A. Claude Ferguson Environmental Awards
- National Wildlife Federation, Outstanding and Distinguished Service in the Field of Natural Resource Management; June 1976
- Indiana Conservation Council, Outstanding Service to Conservation in Indiana; June 1976
- Izaak Walton League of America, Conservation Award presented in Baltimore, Maryland; July 17, 1976
- U.S. Environmental Protection Agency Quality Award; August 12, 1976
- Sierra Club; 1976
- Hoosier Environmental Award; Lifetime Environmental Service Award; October, 1990
- John James Audubon Society, Career-Long Demonstration of the Preservation of our Natural Environment; May 1975

Service
- State of Indiana Outdoor Education Research Advisory Committee for the creation of the Indiana University School of Outdoor Education, 1968–1972
- Indiana State Forest Planning Advisory Committee
- Advisory Committee for Conservation and Outdoor Education to the Indiana State Superintendent of Public Education 1968–1972
- Indiana Region 10 Planning Council by Appointment
- Hoosier Trails Council, Boy Scouts of America Advisory Council
- Charter Member of the Conservation-Outdoor Education Association in Indiana
- Past-President of the Indiana Wildlife Federation
- National Interagency Forest Fire Management Team
- National Youth Conservation Interagency Team

== Later years ==
Ferguson was instrumental in establishing the Charles C. Deam Wilderness Area in 1982. Following his death in 2006, his Deam Wilderness papers and maps were donated to the Indiana Forest Alliance and are now housed at the Indiana University Lilly Library.
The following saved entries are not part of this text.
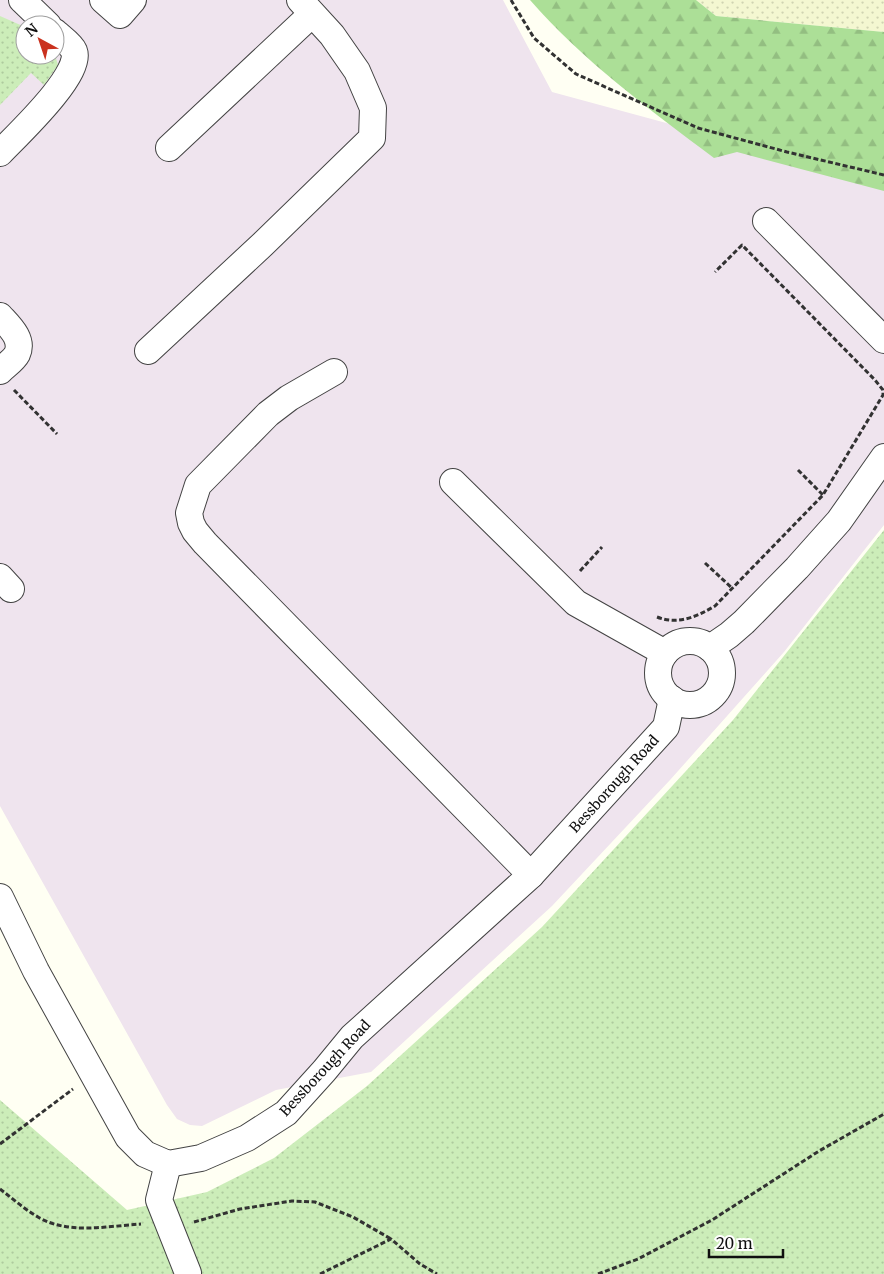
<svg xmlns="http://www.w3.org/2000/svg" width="884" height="1274" font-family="Merriweather,serif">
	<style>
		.industrial { fill: #efe4ee; fill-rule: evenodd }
		.farmland { fill: url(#farmland-dots) }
		.grass { fill: url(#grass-dots) }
		.forest { fill: url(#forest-firs) }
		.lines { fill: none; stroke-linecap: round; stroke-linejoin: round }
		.minor-casing { stroke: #434343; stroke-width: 28 }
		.path { stroke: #323232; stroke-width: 3; stroke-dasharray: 5 2.5; stroke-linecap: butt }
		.minor { stroke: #fff; stroke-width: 26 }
		.labels { text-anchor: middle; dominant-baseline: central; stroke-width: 5; stroke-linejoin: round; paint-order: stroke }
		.street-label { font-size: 14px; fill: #101010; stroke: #fff }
	</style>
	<defs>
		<pattern id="farmland-dots" width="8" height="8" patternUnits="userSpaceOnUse" patternTransform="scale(1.25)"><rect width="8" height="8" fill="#f4f7d1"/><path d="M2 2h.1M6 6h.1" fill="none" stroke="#d0d3b2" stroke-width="1.8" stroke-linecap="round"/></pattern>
		<pattern id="grass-dots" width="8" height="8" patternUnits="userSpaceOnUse" patternTransform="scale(1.25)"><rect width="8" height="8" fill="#ccedb9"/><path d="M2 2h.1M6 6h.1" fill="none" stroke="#aeca9e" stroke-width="1.8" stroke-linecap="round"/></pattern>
		<pattern id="forest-firs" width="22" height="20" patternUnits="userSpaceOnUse" patternTransform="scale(1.25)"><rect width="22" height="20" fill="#acdf97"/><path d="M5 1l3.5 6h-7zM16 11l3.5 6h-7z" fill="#93be81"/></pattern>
	</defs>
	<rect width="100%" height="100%" fill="#fffff3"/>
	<path class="industrial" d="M 0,0 L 503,0 L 552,92 L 884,182 L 884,525 L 784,652 L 670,780 L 552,906 L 371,1072 L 276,1090 L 202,1126 L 190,1125 L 177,1119 L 167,1105 L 0,806 ZM 25,25 L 55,25 L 55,55 L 25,55 Z"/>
	<path class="farmland" d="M 696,0 L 884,0 L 884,32 L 716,16 Z"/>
	<g class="grass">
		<path d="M 0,16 L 25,27 L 25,55 L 55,55 L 58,65 L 44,85 L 31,73 L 0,105 Z"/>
		<path d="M 884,530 L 884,1274 L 0,1274 L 0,1100 L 127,1210 L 207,1192 L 274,1158 L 367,1086 L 542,927 L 733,720 Z"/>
	</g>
	<path class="forest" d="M 530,0 L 696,0 L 716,16 L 884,32 L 884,191 L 737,152 L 714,158 C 649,109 583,61 530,0 Z"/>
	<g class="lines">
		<g class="minor-casing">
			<g id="minor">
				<path d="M 22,0 L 48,25"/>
				<path d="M 103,0 L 120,15 L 133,0"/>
				<path d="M 169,148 L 312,14"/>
				<path d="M 0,153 C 15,137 83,74 74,51 C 71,44 60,37 55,32"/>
				<path d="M 766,221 L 884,340"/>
				<path d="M 0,316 C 9,326 24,339 17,354 C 14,360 5,366 0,371"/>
				<path d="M 148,351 L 263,244 L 372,138 L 373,108 L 357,71 L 332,35 L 300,0"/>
				<path d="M 334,372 L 289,398 L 268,414 L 198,485 L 189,513 L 191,523 L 195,531 L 205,543 L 531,875"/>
				<path d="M 453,482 L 576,603 L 665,653"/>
				<path d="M 0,577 L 11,589"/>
				<circle cx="690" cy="673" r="32"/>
				<path d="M 710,648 L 729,635 L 744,622 L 797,568 L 839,521 L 884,457"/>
				<path d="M 0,897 L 36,971 L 128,1137 L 145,1154 L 168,1164 L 201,1158 L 247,1138 L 286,1113 L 324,1071 L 352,1037 L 531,875 L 666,727 L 672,699"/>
				<path d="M 168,1164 L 159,1200 L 188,1273"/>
			</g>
		</g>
		<g class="path">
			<path d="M 511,0 L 534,38 L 576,74 L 698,128 L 787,152 L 884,175"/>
			<path d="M 14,390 L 57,434"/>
			<path d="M 798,470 L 823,495"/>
			<path d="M 705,563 L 732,588"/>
			<path d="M 580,571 L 602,547"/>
			<path d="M 657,617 C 678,625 696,617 715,606 L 823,495 L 883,395 L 883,390 L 875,380 L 742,245 L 715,272"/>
			<path d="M 0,1144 L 73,1089"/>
			<path d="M 0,1189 C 12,1198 24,1209 38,1217 C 68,1235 107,1226 141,1224"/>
			<path d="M 194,1222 L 240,1209 L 292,1201 L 315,1202 L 353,1217 L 391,1239"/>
			<path d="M 320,1274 L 391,1239 L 420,1264 L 437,1274"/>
			<path d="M 598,1274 L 638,1259 L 712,1220 L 819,1151 L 884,1114"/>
		</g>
		<use href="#minor" class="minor"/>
	</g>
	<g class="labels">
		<g class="street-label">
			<text transform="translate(614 784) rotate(-48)">Bessborough Road</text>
			<text transform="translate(325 1068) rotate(-47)">Bessborough Road</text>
		</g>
	</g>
	<g transform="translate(40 40) rotate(320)"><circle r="24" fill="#ffffff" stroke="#9f9f9f"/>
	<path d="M0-4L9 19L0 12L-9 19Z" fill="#ca311e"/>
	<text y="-8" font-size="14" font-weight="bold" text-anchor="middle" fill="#101010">N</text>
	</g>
	<path d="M709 1249v8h74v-8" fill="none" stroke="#101010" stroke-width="2.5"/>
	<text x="716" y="1249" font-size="15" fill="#101010" stroke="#ffffff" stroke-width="4" paint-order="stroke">20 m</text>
</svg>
A Celebration of the Deam was held at IU Lilly Library April 20, 2011.

Rosemary O'Leary included Ferguson's story in her book The Ethics of Dissent.

Ferguson performed musical spoon playing. He was featured in the July 2007 issue of the Highlights Magazine "Spoonful of Music" and in 1995 he published a booklet on musical spoons, "You, Too, Can Play the Spoons".

Claude's musical spoon booklet was a Jeopardy! question on March 23, 2001.